▶ GIVEN PROBLEM
From the data below, copy out word for word every line from the one containing "common name: Birch catkin bug" to the one containing "scientific name: Guzmania lingulata", including both of those lines and nothing else.

------ RECORDS PROVIDED

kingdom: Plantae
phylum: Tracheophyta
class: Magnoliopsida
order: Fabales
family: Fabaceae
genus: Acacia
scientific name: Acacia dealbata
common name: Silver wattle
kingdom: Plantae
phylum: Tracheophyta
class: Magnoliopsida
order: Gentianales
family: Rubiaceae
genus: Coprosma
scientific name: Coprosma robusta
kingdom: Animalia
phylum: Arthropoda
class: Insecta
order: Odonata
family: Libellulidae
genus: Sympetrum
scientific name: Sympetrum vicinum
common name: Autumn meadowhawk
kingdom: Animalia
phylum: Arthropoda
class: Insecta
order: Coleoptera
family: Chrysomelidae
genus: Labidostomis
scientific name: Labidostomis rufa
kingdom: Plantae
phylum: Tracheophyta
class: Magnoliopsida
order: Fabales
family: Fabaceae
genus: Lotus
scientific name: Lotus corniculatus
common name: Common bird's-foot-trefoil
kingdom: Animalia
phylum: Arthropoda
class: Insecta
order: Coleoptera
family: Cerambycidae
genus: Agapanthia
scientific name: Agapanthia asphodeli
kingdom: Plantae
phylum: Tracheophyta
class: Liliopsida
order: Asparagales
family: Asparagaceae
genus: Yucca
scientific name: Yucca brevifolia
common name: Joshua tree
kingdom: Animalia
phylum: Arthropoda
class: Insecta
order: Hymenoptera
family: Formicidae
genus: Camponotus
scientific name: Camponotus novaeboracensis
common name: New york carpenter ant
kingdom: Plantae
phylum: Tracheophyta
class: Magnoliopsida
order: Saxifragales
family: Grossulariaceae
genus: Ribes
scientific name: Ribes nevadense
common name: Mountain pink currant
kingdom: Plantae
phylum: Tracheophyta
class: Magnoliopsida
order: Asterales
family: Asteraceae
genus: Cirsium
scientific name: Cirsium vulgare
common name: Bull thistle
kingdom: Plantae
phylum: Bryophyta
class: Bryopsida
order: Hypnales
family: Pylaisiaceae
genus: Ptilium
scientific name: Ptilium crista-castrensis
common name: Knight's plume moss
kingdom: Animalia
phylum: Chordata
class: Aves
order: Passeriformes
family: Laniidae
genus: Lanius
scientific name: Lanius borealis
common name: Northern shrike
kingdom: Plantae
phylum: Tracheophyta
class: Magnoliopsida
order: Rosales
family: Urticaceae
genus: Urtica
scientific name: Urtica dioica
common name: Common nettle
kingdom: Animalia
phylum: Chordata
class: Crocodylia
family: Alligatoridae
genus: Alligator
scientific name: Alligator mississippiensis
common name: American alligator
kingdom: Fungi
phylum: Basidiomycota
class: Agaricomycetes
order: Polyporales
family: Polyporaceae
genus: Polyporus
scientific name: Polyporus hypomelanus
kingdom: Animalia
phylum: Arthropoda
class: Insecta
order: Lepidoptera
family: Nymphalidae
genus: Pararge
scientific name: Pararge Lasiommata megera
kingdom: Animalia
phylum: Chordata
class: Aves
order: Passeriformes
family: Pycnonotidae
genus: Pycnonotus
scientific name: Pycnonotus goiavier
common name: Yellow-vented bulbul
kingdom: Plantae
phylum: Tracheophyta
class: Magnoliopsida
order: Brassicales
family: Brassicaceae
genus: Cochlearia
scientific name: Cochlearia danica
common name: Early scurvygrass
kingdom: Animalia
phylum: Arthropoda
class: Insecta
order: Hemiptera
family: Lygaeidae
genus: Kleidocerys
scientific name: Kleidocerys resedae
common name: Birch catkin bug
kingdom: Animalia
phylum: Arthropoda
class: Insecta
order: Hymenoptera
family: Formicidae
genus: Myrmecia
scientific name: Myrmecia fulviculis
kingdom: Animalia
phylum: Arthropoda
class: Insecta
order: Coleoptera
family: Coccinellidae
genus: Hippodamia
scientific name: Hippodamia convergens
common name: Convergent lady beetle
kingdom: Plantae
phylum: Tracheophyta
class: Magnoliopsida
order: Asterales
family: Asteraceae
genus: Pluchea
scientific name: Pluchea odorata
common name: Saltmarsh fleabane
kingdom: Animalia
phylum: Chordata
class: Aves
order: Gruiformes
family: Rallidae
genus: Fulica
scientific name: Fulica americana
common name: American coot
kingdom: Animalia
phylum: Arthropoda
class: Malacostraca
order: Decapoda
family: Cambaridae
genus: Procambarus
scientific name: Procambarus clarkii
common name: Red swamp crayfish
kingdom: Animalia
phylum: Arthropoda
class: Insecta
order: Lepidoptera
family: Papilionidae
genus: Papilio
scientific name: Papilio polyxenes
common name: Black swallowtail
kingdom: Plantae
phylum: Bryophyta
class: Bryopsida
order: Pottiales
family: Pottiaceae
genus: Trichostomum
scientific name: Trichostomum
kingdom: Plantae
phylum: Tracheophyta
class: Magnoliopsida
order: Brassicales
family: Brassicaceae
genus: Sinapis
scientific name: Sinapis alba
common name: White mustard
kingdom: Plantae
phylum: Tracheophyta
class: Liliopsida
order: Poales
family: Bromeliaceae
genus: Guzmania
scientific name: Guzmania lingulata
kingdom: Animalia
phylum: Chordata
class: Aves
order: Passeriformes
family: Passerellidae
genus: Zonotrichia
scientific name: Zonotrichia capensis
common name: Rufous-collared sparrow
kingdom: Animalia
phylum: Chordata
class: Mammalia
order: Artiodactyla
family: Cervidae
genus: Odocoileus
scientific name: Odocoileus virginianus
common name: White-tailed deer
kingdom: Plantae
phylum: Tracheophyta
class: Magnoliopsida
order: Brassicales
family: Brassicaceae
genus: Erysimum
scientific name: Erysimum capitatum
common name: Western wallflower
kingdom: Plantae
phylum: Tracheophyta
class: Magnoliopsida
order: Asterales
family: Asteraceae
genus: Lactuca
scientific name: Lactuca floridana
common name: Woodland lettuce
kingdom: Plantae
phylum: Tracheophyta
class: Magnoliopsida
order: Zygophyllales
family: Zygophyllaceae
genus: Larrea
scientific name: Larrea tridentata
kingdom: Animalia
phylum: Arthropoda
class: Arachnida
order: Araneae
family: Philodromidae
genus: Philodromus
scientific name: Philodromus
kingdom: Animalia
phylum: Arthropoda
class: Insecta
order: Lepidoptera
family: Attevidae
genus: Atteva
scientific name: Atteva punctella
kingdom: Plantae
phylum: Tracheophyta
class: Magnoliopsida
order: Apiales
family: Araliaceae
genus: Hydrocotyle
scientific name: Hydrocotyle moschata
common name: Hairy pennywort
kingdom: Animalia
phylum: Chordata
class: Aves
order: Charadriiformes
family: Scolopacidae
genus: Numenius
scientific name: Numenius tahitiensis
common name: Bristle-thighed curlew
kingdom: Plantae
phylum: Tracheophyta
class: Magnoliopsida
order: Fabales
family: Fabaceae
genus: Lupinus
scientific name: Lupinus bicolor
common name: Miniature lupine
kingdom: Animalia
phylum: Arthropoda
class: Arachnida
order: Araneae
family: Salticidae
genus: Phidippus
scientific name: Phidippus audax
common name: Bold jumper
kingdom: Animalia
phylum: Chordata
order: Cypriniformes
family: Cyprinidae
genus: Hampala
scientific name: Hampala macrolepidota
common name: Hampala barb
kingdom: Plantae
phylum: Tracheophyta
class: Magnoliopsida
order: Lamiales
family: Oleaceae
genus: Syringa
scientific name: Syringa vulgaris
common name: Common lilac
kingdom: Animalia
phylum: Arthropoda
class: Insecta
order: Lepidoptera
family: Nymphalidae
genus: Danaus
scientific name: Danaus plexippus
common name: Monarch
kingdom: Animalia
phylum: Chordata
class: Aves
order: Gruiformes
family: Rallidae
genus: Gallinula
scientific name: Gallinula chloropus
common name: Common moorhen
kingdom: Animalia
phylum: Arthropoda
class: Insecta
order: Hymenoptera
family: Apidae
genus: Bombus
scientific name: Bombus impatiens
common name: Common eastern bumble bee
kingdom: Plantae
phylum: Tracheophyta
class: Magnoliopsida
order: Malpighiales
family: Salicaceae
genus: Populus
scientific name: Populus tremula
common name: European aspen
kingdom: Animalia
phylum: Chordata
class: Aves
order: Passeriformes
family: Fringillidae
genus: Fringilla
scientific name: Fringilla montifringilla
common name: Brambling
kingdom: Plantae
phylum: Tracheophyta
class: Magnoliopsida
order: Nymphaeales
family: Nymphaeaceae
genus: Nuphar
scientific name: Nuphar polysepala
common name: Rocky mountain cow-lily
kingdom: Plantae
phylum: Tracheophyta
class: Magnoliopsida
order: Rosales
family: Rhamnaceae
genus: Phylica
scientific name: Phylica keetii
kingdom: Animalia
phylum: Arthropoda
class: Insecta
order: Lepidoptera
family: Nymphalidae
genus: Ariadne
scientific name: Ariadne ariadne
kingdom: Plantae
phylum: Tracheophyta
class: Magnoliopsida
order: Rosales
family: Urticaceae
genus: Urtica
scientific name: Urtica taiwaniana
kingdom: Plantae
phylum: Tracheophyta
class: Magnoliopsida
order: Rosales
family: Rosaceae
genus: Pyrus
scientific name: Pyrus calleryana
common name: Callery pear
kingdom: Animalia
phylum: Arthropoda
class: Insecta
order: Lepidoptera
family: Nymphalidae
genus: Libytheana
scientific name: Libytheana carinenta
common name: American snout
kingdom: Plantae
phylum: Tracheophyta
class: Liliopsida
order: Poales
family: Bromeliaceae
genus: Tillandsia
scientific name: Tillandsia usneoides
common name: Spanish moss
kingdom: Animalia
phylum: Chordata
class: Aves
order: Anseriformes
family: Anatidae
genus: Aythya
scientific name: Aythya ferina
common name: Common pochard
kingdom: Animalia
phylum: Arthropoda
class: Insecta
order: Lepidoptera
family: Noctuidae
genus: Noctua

------------

▶ EXERCISE OUTPUT
common name: Birch catkin bug
kingdom: Animalia
phylum: Arthropoda
class: Insecta
order: Hymenoptera
family: Formicidae
genus: Myrmecia
scientific name: Myrmecia fulviculis
kingdom: Animalia
phylum: Arthropoda
class: Insecta
order: Coleoptera
family: Coccinellidae
genus: Hippodamia
scientific name: Hippodamia convergens
common name: Convergent lady beetle
kingdom: Plantae
phylum: Tracheophyta
class: Magnoliopsida
order: Asterales
family: Asteraceae
genus: Pluchea
scientific name: Pluchea odorata
common name: Saltmarsh fleabane
kingdom: Animalia
phylum: Chordata
class: Aves
order: Gruiformes
family: Rallidae
genus: Fulica
scientific name: Fulica americana
common name: American coot
kingdom: Animalia
phylum: Arthropoda
class: Malacostraca
order: Decapoda
family: Cambaridae
genus: Procambarus
scientific name: Procambarus clarkii
common name: Red swamp crayfish
kingdom: Animalia
phylum: Arthropoda
class: Insecta
order: Lepidoptera
family: Papilionidae
genus: Papilio
scientific name: Papilio polyxenes
common name: Black swallowtail
kingdom: Plantae
phylum: Bryophyta
class: Bryopsida
order: Pottiales
family: Pottiaceae
genus: Trichostomum
scientific name: Trichostomum
kingdom: Plantae
phylum: Tracheophyta
class: Magnoliopsida
order: Brassicales
family: Brassicaceae
genus: Sinapis
scientific name: Sinapis alba
common name: White mustard
kingdom: Plantae
phylum: Tracheophyta
class: Liliopsida
order: Poales
family: Bromeliaceae
genus: Guzmania
scientific name: Guzmania lingulata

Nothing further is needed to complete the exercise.